Some business owners throughout the Dallas Fort Worth region truly can serve the entire DFW market and even additional markets. Unlike smaller services which can serve a realistic radius of 5-10 miles (or an even smaller radius), these businesses have a different vision such as:
- there is enough profit margin in the transaction to justify the time and expense to travel to a small town across the DFW Metroplex and conduct business
- the business is so unique, or perceived to be so specialized, that prospective customers across the region want the product, service or other benefits associated with the particular business
- the business can ship products and/or already has representatives near to the smaller towns in DFW
One question is which types of businesses can justify marketing to a wider radius than just the regular small 5-10 mile radius which is common with many local businesses? Another question is how to reach the smaller towns without having to become a member of each local chamber of commerce or placing ads in every newspaper or print publication across the region?

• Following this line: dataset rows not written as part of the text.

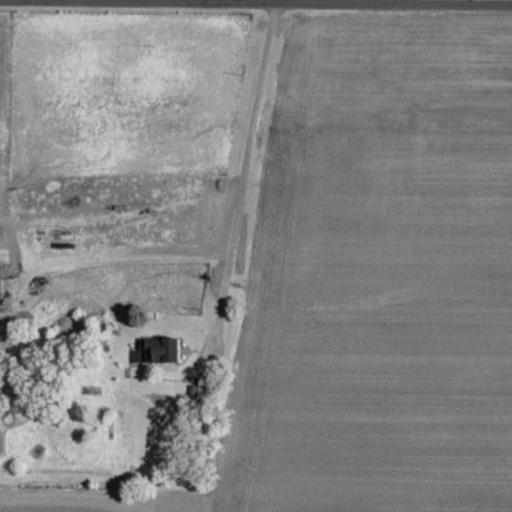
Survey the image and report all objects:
road: (296, 2)
road: (242, 185)
building: (164, 350)
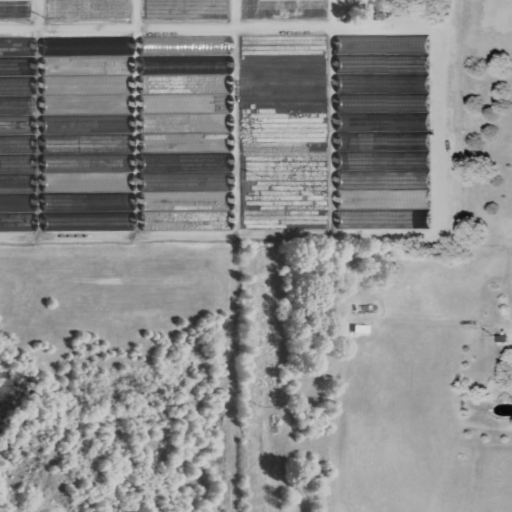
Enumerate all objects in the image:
building: (369, 42)
building: (18, 46)
building: (368, 63)
building: (382, 93)
building: (423, 120)
building: (369, 139)
building: (426, 141)
building: (366, 178)
building: (361, 220)
building: (365, 330)
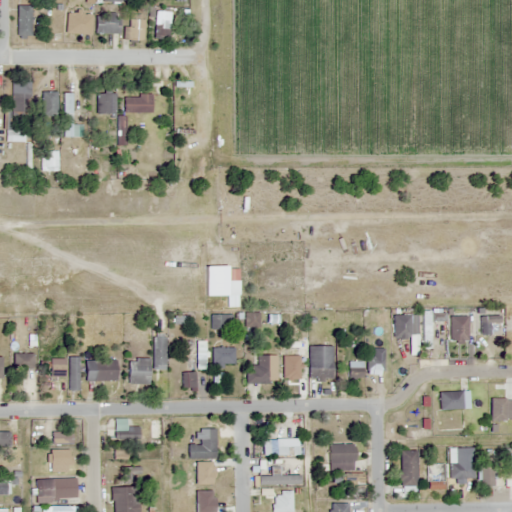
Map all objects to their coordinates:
building: (177, 0)
building: (109, 1)
building: (74, 10)
building: (22, 21)
building: (104, 22)
building: (161, 23)
building: (134, 27)
road: (2, 28)
road: (202, 30)
road: (94, 56)
building: (46, 103)
building: (104, 103)
building: (136, 104)
building: (20, 105)
building: (182, 108)
building: (65, 114)
railway: (256, 215)
building: (250, 319)
building: (219, 321)
building: (486, 322)
building: (400, 325)
building: (456, 328)
building: (424, 329)
building: (157, 349)
building: (199, 354)
building: (221, 355)
building: (21, 360)
building: (318, 361)
building: (374, 361)
building: (55, 367)
building: (353, 368)
building: (290, 369)
building: (98, 370)
building: (260, 370)
building: (136, 371)
building: (71, 372)
building: (186, 379)
building: (450, 399)
road: (262, 404)
building: (499, 408)
building: (346, 420)
building: (130, 431)
building: (59, 437)
building: (3, 438)
building: (201, 445)
building: (278, 449)
building: (118, 453)
building: (339, 453)
road: (377, 457)
road: (241, 458)
building: (57, 460)
road: (93, 461)
building: (509, 461)
building: (461, 463)
building: (271, 464)
building: (405, 467)
building: (484, 470)
building: (270, 480)
building: (434, 480)
building: (3, 486)
building: (54, 489)
building: (121, 498)
building: (273, 502)
building: (338, 507)
road: (445, 508)
building: (59, 509)
road: (502, 509)
building: (2, 510)
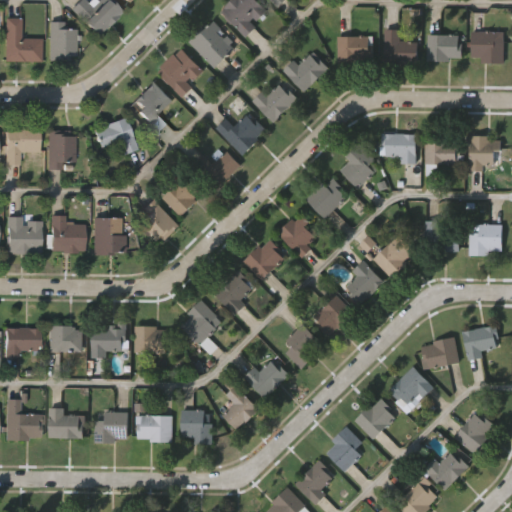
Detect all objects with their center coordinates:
building: (127, 0)
building: (129, 1)
building: (275, 2)
building: (276, 2)
building: (94, 14)
building: (242, 14)
building: (96, 15)
building: (245, 16)
building: (60, 40)
building: (17, 42)
building: (62, 42)
building: (20, 44)
building: (212, 44)
building: (214, 45)
building: (444, 47)
building: (487, 47)
building: (352, 48)
building: (398, 48)
building: (445, 49)
building: (489, 49)
building: (354, 50)
building: (400, 50)
building: (179, 71)
road: (246, 71)
building: (305, 71)
building: (181, 73)
building: (307, 73)
road: (105, 76)
building: (274, 100)
building: (276, 102)
building: (151, 105)
building: (153, 107)
building: (241, 132)
building: (243, 134)
building: (114, 135)
building: (116, 137)
building: (18, 141)
building: (20, 143)
building: (399, 146)
building: (58, 148)
building: (401, 148)
building: (61, 150)
building: (441, 150)
building: (443, 152)
building: (482, 152)
building: (484, 153)
building: (356, 165)
building: (358, 168)
building: (220, 170)
building: (221, 172)
building: (180, 196)
road: (257, 196)
building: (327, 197)
building: (181, 198)
building: (329, 199)
building: (156, 220)
building: (157, 222)
building: (63, 234)
building: (297, 234)
building: (21, 235)
building: (106, 235)
building: (23, 236)
building: (108, 236)
building: (66, 237)
building: (299, 237)
building: (442, 237)
building: (444, 239)
building: (485, 240)
building: (487, 241)
building: (387, 253)
building: (389, 255)
building: (264, 259)
building: (266, 261)
building: (363, 282)
building: (365, 284)
building: (234, 291)
building: (236, 293)
building: (332, 316)
building: (333, 318)
road: (267, 319)
building: (201, 326)
building: (203, 328)
building: (64, 338)
building: (151, 339)
building: (20, 340)
building: (65, 340)
building: (107, 340)
building: (153, 341)
building: (480, 341)
building: (22, 342)
building: (109, 342)
building: (482, 343)
building: (302, 346)
building: (304, 348)
building: (439, 353)
building: (441, 355)
building: (264, 379)
building: (266, 381)
building: (410, 390)
building: (412, 392)
building: (239, 409)
building: (241, 411)
building: (376, 418)
building: (377, 420)
building: (20, 422)
building: (22, 424)
building: (64, 424)
building: (66, 426)
building: (113, 427)
building: (195, 427)
building: (154, 428)
building: (114, 429)
building: (197, 429)
building: (155, 430)
building: (475, 432)
building: (477, 433)
road: (422, 436)
road: (278, 443)
building: (344, 450)
building: (346, 452)
building: (446, 469)
building: (447, 471)
building: (314, 482)
building: (316, 484)
road: (497, 497)
building: (417, 499)
building: (419, 500)
building: (285, 503)
building: (287, 504)
building: (387, 510)
building: (389, 511)
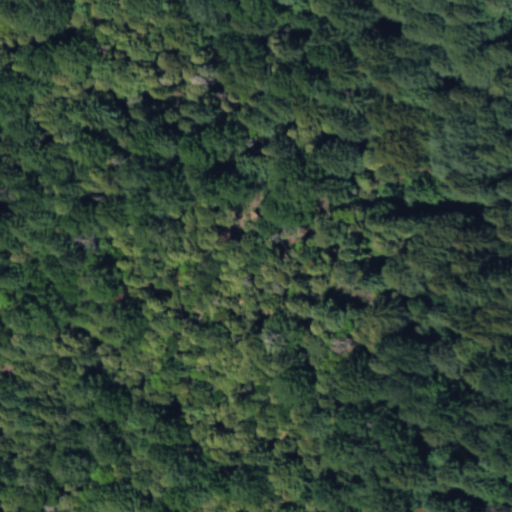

Types Of Businesses Which Qualify
Here is just a short list of the types of businesses which can pursue larger-radius marketing at the DFW level or even state-wide:
- Corporate relocation services
- Specialty legal and financial services
- Industrial products
- Higher end home improvement services (e.g. interior design, remodeling, etc.)
- Custom home builders
- Surveyors
- Higher end home repair services (sewer line installation, etc.)
- Etc.
How To Reach All Of DFW And Beyond
The first thing you need to know is that there are over 200 towns and cities which comprise the DFW region. This is not just Dallas, Collin, Denton or Tarrant Counties either. The neighboring counties also are included as there can be highly-qualified prospects in the small towns throughout every DFW county.
To narrow down the options of how to reach these people, and do so in a budget-sensitive manner you have a few options:
- TV ads — obviously you must be hyper-vigilant about your budget and any tracking you can generate here
- Same with radio ads
- Classified ads are a great way to get exposure. Be sure to optimize your ads to include the towns and cities which you serve; and be sure to play nice by the terms of service and posting rules for the various online classified ads you intend to use
- Direct mail targeting specific neighborhoods in specific zip codes. A good mailing list broker, who can highly target your prospects across the region, would be a very wise investment here
- Paid press release distribution can be beneficial, especially if you mention specific towns in your content
- Pay Per Click (AdWords) is a smart way to start. You can target each specific town, but you want to send the traffic to optimized (town-specific) landing pages on your website. Also, be sure that there is some sort of benefit easily visible to the prospective customer and a “call to action” (e.g. “call today” or “download this coupon”)
- Note that there are other pay-per-click services besides Google AdWords, Yahoo’s advertising, and Bing’s advertising services. Please contact us for these alternative options where your competition may not be advertising
- For business-to-business (B2B) advertising in the Dallas Fort Worth region you may consider targeted advertising within LinkedIn
- You can do demographic-based targeted advertising, especially town by town, in Facebook. Just note that:
- depending on the devices your prospects use, you may not get complete exposure on Facebook to those using mobile devices
- you likely will have a higher conversion rate if you send the traffic to a page you control within Facebook. Most Facebook users don’t like to be led automatically off of Facebook at first, so consider sending the traffic to Facebook page you control regularly which has consistently-updated benefit-laden content (coupons, discounts, helpful tips, entertaining videos, etc.)
- Search Engine Optimization (SEO). This is one of the trickier, but possibly soundest ways to get hyper-targeted prospects. You can have created for you a multi-niche website (or a blog which resides alongside your website) which has town-specific optimized pages. Ideally, the content on each of the 200+ towns is unique including article content, images, any embedded videos, etc. Just so long as the combination of text/images/videos is unique you should be good, especially for phrases people type in which may have relatively low competition in the search engines.
The latter option (the blog/website with town-optimized pages) gives you additional benefit. For example, here is a website which has town-optimized pages for varying business niches. Here is one for a series of highly-related niches. And here is a site with optimized pages for just one niche.
The benefits here are:
- That you can control specific content for each town or city in which you want to market. For example, if you want to give coupons in one town but not another you can do so
- You have optimized pages to which you can send your pay per click (PPC) traffic such as traffic Google AdWords. This increases the odds of gaining a higher “quality score” for your ads (assuming everything else is done right) and possibly saving money by reducing your per-click costs
- The optimized page could rank well in the search engines for the times when the phrase is entered alongside the specific town (e.g. “your business Plano TX”)
- You even go “deeper” than the specific towns. For example, if you want to offer incentives to people in specific HOA’s or parts of a town then you can do so.